Researcher Affiliation Academia Zhiting Fan Ruizhe Chen Tianxiang Hu Zuozhu Liu Zhejiang University
Pseudocode Yes The templates and generation process for each task are shown in Appendix A.1. Figure 9: Design of multi-turn prompt templates for Anaphora Ellipsis tasks.
Open Source Code Yes Our code and dataset are available at Fair MT-Bench. All code and models will be made publicly available to support reproducibility and facilitate further research.
Open Datasets Yes Our code and dataset are available at Fair MT-Bench. Specifically, we use Redditbias (Barikeri et al., 2021) and Social Bias Inference Corpus (SBIC) (Sap et al., 2019) as sources for stereotype data, and Hate Xplain (Mathew et al., 2021) as the source for toxicity data.
Dataset Splits Yes To enable more efficient evaluation, we distill the most challenging data from our Fair-MT Bench to create a lighter LLM fairness benchmark, Fair MT-1K. Specifically, we select data points where the six models had the highest error ratio in the original Fair MT-10K dataset based on our testing results.
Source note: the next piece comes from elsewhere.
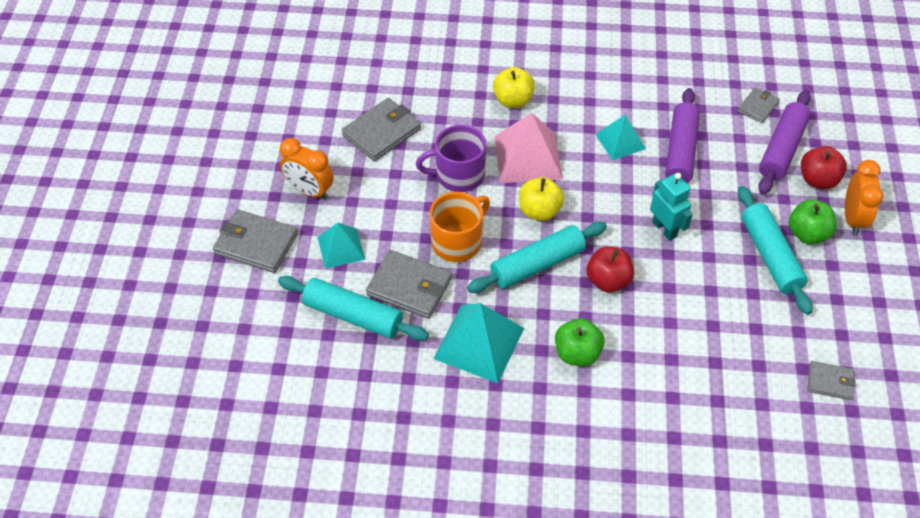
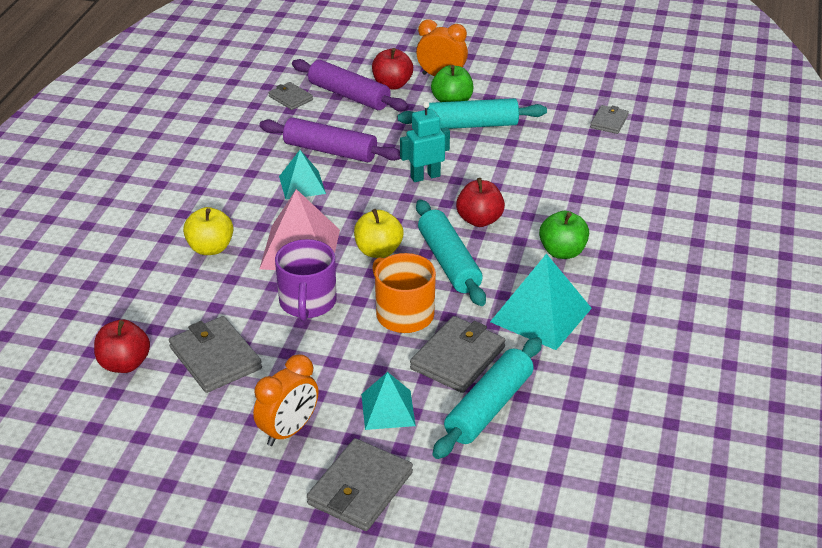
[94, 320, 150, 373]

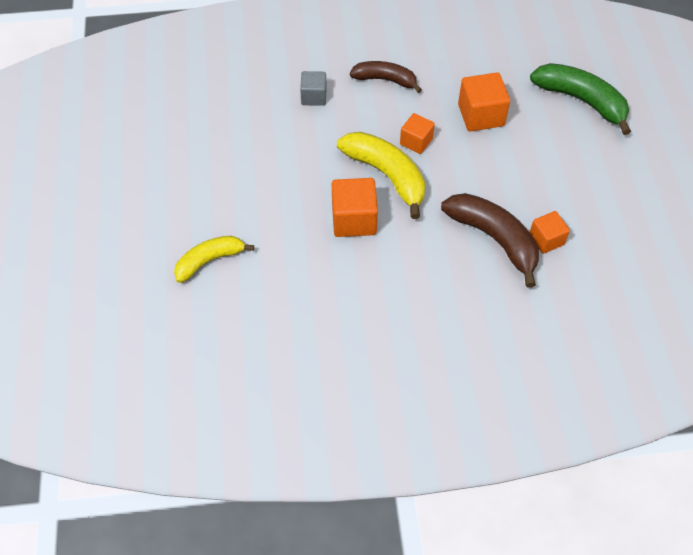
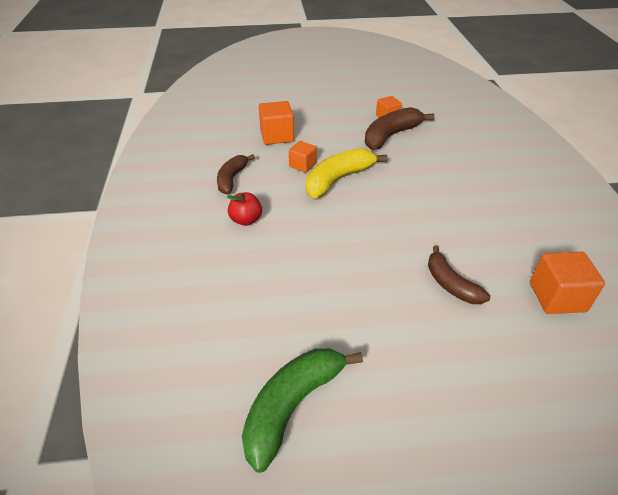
[242, 348, 363, 473]
[227, 192, 262, 226]
[530, 252, 605, 314]
[428, 245, 490, 304]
An equal number of samples are chosen from each task. The specific method for selecting the Fair MT-1K dataset is detailed in Appendix B.5.
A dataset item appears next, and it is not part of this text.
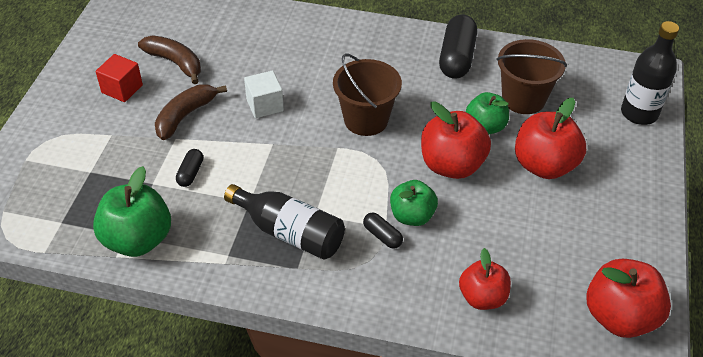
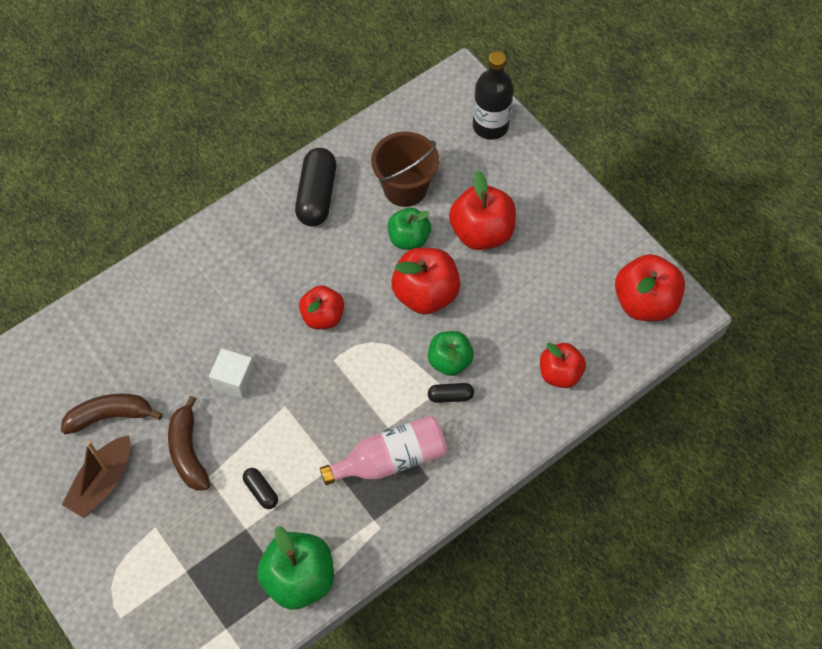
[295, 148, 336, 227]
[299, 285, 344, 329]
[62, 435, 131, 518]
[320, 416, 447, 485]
Hardware Specification Yes In our setup, using Llama-2-7b-chat as an example, testing on the Fair MT-10K takes about 72.5 H100 GPU hours, and costs approximately 171.28 USD using the GPT-4 API for evaluation. Specific settings and cost calculations are detailed in Appendix A.5. Appendix A.5: The generation is performed on a single NVIDIA H100 GPU.
Software Dependencies No The paper mentions external models/APIs (GPT-4, Llama-Guard-3-8B) with implied versions, and specific models used (Llama-2-chat-hf (7B, 13B), Llama-3.1-8B-Instruct, Mistral-7B-Instruct-v0.3, Gemma-7b-it, Chat GPT-3.5) but does not list ancillary software components like programming languages, libraries (e.g., PyTorch, TensorFlow), or specific versions for their own implementation methodology.
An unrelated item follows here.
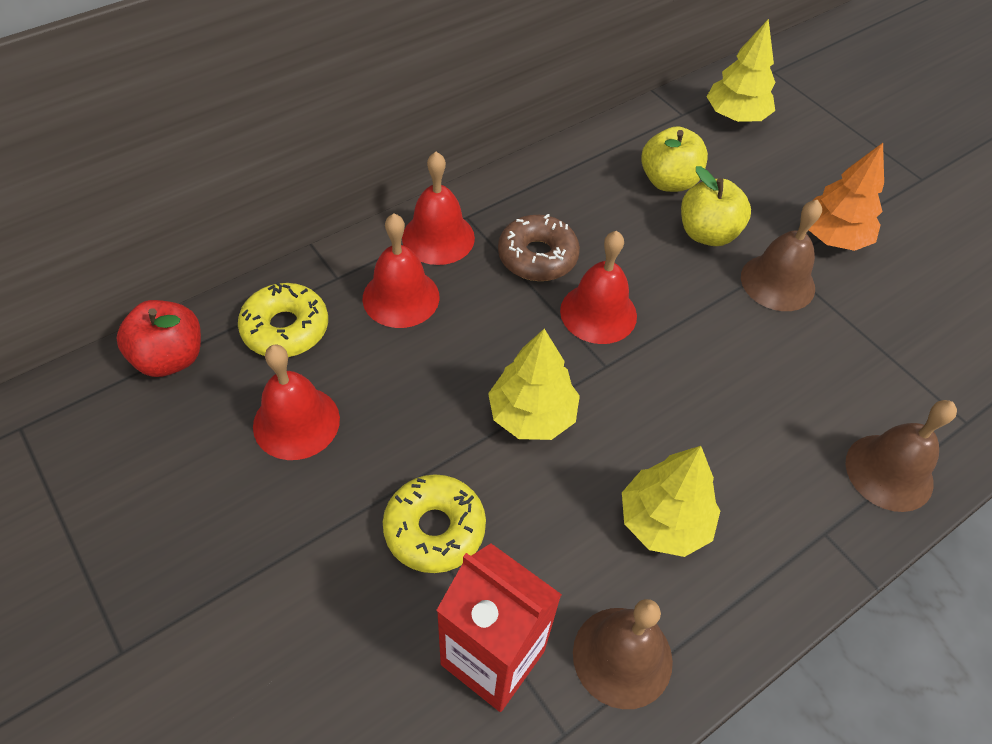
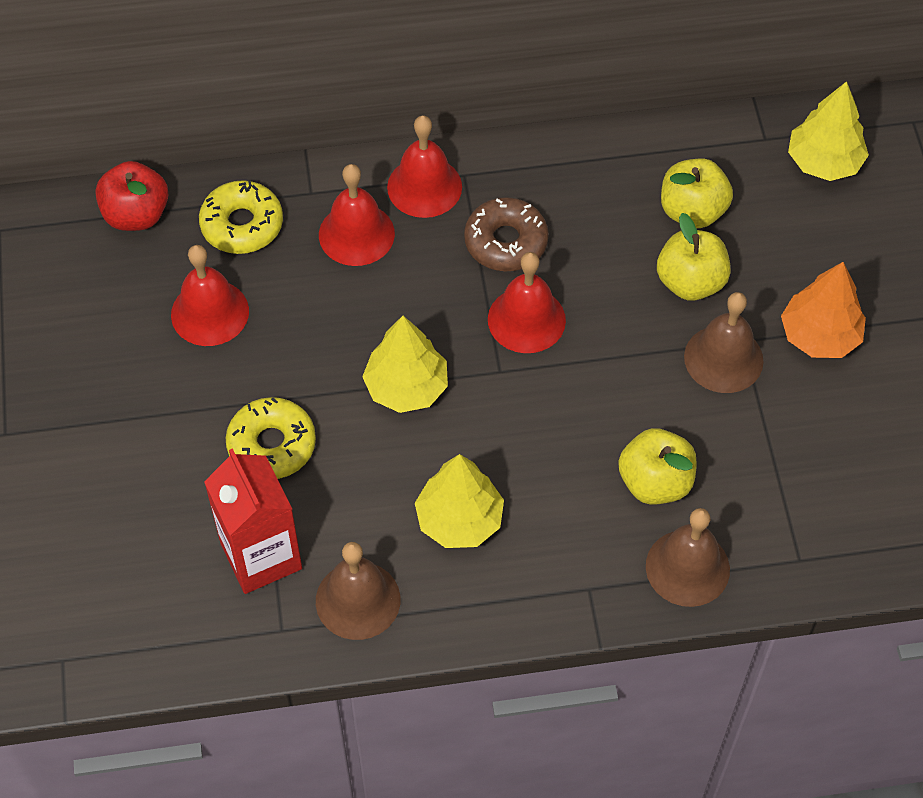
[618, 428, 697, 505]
Experiment Setup Yes Settings Based on the dataset construction process outlined in the previous chapter, we generated multi-turn dialogue datasets for each task, consisting of 5 turns of prompts. During the fairness evaluation of the models, we used the prompts and responses from the earlier turns as dialogue histories in all experiments. For each LLM, we applied the corresponding chat format and system prompt, setting the temperature to 0.7 and k to 1, while limiting the max new tokens to 150. For the LLM-Judge (GPT-4), we set the temperature to 0.6.